First, the linear regressions of 1975 and 2012 data are computed. Then a paris bootstrap sampling of 1000 linear gresressions is perfromed. Following that, the 95% confidence interval of the bootstrap linear regression solpes and intercepts are dertermined.

slope_1975, intercept_1975 = np.polyfit(bl_1975, bd_1975, 1)
slope_2012, intercept_2012 = np.polyfit(bl_2012, bd_2012, 1)

bs_slope_reps_1975, bs_intercept_reps_1975 = \
        draw_bs_pairs_linreg(bl_1975, bd_1975, 1000)
bs_slope_reps_2012, bs_intercept_reps_2012 = \
        draw_bs_pairs_linreg(bl_2012, bd_2012, 1000)

slope_conf_int_1975 = np.percentile(bs_slope_reps_1975, [2.5, 97.5])
slope_conf_int_2012 = np.percentile(bs_slope_reps_2012, [2.5, 97.5])
intercept_conf_int_1975 = np.percentile(bs_intercept_reps_1975, [2.5, 97.5])
intercept_conf_int_2012 = np.percentile(bs_intercept_reps_2012, [2.5, 97.5])

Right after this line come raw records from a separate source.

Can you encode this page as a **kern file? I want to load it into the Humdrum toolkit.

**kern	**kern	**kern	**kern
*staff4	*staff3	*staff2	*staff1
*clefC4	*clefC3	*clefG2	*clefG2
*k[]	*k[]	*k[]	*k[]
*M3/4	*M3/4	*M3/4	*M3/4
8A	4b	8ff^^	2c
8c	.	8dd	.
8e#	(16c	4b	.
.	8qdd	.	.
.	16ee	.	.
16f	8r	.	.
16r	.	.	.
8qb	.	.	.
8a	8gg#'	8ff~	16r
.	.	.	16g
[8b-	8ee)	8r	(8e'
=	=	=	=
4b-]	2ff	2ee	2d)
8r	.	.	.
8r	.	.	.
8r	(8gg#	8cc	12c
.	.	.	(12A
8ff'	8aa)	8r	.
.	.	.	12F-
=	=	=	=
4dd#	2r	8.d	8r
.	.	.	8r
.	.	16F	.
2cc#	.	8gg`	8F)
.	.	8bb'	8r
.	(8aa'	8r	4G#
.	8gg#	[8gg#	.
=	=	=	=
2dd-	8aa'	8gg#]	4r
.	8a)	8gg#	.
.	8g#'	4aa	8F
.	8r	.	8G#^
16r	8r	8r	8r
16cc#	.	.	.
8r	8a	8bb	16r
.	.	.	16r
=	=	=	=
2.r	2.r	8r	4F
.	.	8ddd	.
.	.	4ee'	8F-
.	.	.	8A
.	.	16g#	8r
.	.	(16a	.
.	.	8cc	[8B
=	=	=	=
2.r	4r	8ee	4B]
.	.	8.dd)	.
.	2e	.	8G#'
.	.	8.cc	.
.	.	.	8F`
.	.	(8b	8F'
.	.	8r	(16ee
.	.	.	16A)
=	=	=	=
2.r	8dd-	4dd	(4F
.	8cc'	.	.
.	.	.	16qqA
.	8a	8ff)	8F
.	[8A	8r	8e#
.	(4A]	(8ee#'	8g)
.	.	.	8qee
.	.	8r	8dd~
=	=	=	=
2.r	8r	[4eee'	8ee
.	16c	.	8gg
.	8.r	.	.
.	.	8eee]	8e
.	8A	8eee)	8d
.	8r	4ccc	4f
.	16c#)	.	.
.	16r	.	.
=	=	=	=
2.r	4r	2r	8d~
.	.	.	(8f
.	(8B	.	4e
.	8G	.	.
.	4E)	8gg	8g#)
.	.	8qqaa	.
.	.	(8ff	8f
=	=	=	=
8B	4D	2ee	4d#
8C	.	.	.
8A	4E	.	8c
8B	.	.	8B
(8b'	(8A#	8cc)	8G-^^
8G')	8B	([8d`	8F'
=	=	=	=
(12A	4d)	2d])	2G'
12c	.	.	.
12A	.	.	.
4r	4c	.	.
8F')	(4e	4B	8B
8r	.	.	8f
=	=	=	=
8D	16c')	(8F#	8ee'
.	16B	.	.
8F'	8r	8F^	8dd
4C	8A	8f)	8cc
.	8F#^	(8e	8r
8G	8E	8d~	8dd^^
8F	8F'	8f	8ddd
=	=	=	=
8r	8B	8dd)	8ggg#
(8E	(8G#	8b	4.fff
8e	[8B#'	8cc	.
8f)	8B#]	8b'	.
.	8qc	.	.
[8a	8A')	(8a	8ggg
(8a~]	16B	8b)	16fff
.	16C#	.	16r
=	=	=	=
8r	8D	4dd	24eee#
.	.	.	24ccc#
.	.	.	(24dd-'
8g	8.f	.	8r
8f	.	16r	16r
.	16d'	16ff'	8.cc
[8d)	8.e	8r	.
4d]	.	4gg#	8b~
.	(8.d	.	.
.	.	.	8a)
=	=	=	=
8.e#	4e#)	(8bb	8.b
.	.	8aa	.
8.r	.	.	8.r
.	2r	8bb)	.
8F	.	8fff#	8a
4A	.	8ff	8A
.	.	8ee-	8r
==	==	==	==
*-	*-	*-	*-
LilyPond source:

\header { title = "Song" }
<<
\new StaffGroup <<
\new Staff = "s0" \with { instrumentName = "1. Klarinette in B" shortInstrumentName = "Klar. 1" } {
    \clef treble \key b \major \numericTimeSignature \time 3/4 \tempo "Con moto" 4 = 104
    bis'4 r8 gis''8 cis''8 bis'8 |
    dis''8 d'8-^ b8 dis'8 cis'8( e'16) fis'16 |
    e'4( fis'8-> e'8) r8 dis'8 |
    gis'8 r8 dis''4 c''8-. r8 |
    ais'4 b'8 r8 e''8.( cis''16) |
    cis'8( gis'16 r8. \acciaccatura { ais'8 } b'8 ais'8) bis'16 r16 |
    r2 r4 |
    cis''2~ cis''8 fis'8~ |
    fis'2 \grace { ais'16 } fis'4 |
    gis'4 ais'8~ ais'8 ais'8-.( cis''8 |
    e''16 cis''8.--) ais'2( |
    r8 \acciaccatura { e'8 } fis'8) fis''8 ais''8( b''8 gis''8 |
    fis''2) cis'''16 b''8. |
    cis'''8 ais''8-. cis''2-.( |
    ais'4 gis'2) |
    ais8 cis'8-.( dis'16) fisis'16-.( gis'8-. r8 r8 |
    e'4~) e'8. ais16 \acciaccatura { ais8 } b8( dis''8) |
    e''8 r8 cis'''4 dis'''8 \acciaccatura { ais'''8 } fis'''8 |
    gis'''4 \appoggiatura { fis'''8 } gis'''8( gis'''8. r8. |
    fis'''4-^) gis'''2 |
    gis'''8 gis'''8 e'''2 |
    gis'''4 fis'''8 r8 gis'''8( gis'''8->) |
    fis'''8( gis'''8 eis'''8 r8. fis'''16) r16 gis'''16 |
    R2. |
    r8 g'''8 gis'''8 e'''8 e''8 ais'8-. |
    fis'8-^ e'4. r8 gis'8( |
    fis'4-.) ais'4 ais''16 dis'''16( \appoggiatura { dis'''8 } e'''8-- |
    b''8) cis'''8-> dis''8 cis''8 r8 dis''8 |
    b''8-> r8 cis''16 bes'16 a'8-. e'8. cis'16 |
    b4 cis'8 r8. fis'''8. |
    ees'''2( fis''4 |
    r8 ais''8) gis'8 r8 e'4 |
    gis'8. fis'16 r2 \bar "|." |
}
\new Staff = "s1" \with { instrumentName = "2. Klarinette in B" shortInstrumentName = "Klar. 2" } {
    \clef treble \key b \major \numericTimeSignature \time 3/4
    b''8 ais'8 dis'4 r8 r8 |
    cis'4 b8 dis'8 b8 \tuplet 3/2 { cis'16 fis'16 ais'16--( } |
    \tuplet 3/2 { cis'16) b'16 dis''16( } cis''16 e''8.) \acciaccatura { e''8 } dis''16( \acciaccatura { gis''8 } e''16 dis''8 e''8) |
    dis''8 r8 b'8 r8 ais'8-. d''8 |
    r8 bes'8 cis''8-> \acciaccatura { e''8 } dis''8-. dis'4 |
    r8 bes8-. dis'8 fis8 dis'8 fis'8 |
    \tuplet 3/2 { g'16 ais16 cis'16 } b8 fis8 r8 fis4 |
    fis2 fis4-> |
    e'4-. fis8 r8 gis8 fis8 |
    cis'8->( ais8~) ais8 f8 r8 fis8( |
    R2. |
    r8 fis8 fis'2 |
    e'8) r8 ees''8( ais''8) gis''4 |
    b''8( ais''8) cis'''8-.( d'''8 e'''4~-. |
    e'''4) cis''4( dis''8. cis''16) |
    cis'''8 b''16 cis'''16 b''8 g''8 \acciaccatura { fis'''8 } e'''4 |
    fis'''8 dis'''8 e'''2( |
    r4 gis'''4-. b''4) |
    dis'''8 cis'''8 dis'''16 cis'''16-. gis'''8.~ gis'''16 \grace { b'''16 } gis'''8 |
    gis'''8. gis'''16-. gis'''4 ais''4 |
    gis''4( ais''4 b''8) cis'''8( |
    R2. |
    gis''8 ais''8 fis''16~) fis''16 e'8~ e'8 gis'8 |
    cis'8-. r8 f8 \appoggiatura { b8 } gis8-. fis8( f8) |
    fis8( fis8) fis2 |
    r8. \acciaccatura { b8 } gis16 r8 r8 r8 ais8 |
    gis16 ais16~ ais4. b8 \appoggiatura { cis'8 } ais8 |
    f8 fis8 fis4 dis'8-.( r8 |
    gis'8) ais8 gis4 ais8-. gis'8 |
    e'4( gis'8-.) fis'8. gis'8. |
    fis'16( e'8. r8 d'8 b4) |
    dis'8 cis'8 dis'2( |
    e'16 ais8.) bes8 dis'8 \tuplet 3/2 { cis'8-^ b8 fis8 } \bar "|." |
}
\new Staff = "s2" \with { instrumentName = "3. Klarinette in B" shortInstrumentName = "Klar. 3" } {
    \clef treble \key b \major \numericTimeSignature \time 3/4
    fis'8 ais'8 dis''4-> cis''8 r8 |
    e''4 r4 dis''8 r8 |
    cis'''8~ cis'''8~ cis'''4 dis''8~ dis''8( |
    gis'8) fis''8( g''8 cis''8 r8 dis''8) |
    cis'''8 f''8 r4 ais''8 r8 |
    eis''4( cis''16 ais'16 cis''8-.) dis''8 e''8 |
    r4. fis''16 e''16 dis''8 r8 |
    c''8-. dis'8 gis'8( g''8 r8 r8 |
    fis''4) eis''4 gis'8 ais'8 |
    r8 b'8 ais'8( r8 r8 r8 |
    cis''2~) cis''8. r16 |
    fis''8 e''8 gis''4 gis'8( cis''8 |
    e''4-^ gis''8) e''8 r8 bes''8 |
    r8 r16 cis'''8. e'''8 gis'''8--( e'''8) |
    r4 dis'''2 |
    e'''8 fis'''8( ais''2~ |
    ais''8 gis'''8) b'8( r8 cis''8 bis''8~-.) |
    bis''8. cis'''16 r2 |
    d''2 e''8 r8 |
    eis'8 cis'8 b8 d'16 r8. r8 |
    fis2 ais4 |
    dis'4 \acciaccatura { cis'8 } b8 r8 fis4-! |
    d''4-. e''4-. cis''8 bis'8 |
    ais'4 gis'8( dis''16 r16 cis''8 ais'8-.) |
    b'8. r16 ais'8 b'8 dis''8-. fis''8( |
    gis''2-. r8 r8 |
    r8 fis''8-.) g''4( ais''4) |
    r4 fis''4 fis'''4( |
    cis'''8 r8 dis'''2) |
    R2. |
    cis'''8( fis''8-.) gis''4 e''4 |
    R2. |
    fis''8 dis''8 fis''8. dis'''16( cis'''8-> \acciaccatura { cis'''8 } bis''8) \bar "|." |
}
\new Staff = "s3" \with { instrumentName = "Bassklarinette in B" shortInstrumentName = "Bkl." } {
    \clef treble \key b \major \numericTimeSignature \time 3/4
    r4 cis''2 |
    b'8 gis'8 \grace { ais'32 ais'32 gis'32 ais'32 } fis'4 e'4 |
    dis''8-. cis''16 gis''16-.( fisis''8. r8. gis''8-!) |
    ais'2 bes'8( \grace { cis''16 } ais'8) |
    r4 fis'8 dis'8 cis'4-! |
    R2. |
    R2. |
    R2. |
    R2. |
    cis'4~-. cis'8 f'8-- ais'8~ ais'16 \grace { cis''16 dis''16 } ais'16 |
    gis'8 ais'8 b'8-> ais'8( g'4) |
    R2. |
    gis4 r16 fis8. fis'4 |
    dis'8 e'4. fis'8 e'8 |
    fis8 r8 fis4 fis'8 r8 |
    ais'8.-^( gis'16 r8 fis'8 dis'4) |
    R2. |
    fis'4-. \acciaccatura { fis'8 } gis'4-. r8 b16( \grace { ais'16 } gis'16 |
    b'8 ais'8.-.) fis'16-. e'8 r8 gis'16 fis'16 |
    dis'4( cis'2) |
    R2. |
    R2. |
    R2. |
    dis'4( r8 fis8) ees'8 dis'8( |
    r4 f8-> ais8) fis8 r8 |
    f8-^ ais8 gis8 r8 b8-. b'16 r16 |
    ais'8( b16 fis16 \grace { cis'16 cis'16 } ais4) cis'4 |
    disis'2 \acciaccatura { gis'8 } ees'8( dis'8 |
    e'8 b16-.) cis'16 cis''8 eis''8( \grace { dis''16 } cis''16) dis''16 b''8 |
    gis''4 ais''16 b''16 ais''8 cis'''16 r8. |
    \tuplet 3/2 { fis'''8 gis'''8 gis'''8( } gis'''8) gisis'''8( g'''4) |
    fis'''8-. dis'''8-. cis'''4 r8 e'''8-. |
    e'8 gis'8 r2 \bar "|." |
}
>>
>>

print('1975: slope =', slope_1975,
      '95% conf int =', slope_conf_int_1975)
print('1975: intercept =', intercept_1975,
      '95% conf int =', intercept_conf_int_1975)
print('2012: slope =', slope_2012,
      '95% conf int =', slope_conf_int_2012)
print('2012: intercept =', intercept_2012,
      '95% conf int =', intercept_conf_int_2012)

1975: slope = 0.465205169161 95% conf int = [ 0.32895048  0.59051248]
1975: intercept = 2.39087523658 95% conf int = [ 0.56980654  4.32921979]
2012: slope = 0.462630358835 95% conf int = [ 0.33013404  0.5971864 ]
2012: intercept = 2.97724749824 95% conf int = [ 1.15904983  4.74841692]

The linear regression data is then plotted.

plt.plot(bl_1975, bd_1975, marker='.',
         linestyle='none', color='blue', alpha=0.5)

plt.plot(bl_2012, bd_2012, marker='.',
         linestyle='none', color='red', alpha=0.5)

plt.title('Linear regressions of G. scandens beak depth vs length')
plt.xlabel('beak length (mm)')
plt.ylabel('beak depth (mm)')
plt.legend(('1975', '2012'), loc='upper left')

# Generate x-values for bootstrap line plots
x = np.array([10, 17])

# Plot the bootstrap lines
for i in range(100):
    plt.plot(x, bs_slope_reps_1975[i] * x + bs_intercept_reps_1975[i],
             linewidth=0.5, alpha=0.2, color='blue')
    plt.plot(x, bs_slope_reps_2012[i] * x + bs_intercept_reps_2012[i],
             linewidth=0.5, alpha=0.2, color='red')

linear regression of beak depth vs length

Exploring the beak length and depth ratio

The beak length and depth are copared to see how the values changed together. Firstly, the original data is compared, then a bootstrap sampling of 10,000 is used to determine a 99% confidence interval.

ratio_1975 = bl_1975 / bd_1975
ratio_2012 = bl_2012 / bd_2012

mean_ratio_1975 = np.mean(ratio_1975)
mean_ratio_2012 = np.mean(ratio_2012)

# Generate bootstrap replicates of the means for 10,000 samples
bs_replicates_1975 = draw_bs_reps(ratio_1975, np.mean, 10000)
bs_replicates_2012 = draw_bs_reps(ratio_2012, np.mean, 10000)

# Compute the 99% confidence intervals
conf_int_1975 = np.percentile(bs_replicates_1975, [0.5, 99.5])
conf_int_2012 = np.percentile(bs_replicates_2012, [0.5, 99.5])

print('1975: mean ratio =', mean_ratio_1975,
      '99% conf int =', conf_int_1975)
print('2012: mean ratio =', mean_ratio_2012,
      '99% conf int =', conf_int_2012)

1975: mean ratio = 1.57888237719 99% conf int = [ 1.55651998  1.60112118]
2012: mean ratio = 1.46583422768 99% conf int = [ 1.4448795   1.48772402]

The mean beak length-to-depth ratio decreased by about 0.1 from 1975 to 2012. The 99% confidence intervals are not overlapping, which indicates that the beak shape changed.